* _To-do item_
Lines below that include "present" are the answer; copy each one.

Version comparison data
● ● ● ●

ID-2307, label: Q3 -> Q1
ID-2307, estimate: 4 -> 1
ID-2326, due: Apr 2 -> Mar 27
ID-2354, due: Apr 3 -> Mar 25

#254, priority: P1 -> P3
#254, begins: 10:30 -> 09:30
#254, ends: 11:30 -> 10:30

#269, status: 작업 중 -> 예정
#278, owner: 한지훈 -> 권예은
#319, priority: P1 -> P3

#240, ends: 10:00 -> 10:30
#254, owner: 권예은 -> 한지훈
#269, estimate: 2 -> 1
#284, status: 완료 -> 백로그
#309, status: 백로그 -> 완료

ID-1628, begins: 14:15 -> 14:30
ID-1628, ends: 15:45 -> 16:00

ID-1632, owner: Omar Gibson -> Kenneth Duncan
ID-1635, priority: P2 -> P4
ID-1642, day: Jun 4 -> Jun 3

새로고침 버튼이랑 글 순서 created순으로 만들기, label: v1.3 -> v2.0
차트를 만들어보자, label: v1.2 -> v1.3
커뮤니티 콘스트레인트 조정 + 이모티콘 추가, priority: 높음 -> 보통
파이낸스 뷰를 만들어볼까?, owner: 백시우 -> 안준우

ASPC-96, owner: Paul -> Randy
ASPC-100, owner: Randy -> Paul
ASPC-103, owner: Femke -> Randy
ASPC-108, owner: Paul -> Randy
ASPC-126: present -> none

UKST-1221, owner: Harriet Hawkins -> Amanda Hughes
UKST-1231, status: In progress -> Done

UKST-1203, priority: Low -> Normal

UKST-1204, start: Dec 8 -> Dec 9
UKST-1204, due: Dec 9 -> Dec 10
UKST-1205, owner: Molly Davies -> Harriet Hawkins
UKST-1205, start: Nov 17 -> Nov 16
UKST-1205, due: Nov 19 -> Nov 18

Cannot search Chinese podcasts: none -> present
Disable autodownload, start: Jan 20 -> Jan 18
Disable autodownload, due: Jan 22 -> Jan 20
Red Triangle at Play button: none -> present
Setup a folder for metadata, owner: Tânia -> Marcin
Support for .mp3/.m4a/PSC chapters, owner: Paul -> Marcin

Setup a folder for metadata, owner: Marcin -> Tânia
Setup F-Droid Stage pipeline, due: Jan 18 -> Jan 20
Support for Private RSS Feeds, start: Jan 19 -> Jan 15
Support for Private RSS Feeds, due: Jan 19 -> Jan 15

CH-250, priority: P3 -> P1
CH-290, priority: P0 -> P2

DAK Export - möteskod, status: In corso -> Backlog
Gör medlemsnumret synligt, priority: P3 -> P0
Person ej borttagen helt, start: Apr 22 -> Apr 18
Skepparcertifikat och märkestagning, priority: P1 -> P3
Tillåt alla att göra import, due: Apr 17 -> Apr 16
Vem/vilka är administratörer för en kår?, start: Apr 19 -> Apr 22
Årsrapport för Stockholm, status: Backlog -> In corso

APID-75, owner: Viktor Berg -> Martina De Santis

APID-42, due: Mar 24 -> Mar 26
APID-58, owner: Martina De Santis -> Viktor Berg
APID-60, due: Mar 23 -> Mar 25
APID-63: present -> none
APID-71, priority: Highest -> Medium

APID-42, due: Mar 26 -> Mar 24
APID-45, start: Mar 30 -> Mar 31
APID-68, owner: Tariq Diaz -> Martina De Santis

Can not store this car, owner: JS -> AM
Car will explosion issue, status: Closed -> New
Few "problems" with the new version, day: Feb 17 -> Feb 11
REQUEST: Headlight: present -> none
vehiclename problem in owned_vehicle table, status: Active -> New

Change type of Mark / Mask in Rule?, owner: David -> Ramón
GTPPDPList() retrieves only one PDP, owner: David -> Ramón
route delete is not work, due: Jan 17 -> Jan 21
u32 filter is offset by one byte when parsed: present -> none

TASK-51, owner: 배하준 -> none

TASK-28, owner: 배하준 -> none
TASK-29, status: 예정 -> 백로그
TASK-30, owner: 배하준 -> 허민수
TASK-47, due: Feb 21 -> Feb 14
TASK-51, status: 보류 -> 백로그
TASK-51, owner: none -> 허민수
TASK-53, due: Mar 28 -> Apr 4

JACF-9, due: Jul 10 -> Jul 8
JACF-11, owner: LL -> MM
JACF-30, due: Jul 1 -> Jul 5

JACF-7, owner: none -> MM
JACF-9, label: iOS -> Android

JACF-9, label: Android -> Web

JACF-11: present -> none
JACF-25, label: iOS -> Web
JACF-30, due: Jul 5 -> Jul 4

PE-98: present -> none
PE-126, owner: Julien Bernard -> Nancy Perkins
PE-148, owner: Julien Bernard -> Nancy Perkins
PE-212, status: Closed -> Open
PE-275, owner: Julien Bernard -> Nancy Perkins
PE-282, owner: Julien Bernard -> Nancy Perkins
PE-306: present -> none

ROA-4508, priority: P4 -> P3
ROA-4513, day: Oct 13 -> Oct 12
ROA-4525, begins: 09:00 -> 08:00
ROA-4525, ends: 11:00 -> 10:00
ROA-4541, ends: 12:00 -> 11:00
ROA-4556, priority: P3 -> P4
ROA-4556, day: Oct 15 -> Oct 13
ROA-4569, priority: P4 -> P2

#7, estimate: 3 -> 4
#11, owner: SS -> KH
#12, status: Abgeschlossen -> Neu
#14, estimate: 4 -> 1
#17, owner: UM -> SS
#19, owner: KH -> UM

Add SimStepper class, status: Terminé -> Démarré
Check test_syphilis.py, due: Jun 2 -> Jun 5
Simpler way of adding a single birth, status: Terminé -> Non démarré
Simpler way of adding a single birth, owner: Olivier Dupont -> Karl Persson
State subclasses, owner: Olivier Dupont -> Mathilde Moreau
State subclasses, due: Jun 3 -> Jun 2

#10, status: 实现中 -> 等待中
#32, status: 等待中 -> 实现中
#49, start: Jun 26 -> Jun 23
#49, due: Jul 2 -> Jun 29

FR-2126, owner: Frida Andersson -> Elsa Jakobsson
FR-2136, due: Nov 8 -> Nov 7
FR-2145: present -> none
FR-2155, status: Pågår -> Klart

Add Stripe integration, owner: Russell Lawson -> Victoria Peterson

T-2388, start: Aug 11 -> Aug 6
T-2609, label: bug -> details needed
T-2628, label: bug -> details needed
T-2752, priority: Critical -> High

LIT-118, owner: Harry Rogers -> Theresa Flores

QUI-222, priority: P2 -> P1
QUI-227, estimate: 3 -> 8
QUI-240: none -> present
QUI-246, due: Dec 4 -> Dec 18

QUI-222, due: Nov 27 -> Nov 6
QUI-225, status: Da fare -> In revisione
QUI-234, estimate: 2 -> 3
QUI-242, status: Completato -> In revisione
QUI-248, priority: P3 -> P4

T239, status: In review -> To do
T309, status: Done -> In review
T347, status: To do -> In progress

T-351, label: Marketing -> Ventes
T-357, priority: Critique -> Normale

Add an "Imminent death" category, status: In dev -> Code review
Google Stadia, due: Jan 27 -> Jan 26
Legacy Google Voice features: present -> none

● ● ● ●

* _Output below_
ASPC-126: present -> none
Cannot search Chinese podcasts: none -> present
Red Triangle at Play button: none -> present
APID-63: present -> none
REQUEST: Headlight: present -> none
u32 filter is offset by one byte when parsed: present -> none
JACF-11: present -> none
PE-98: present -> none
PE-306: present -> none
FR-2145: present -> none
QUI-240: none -> present
Legacy Google Voice features: present -> none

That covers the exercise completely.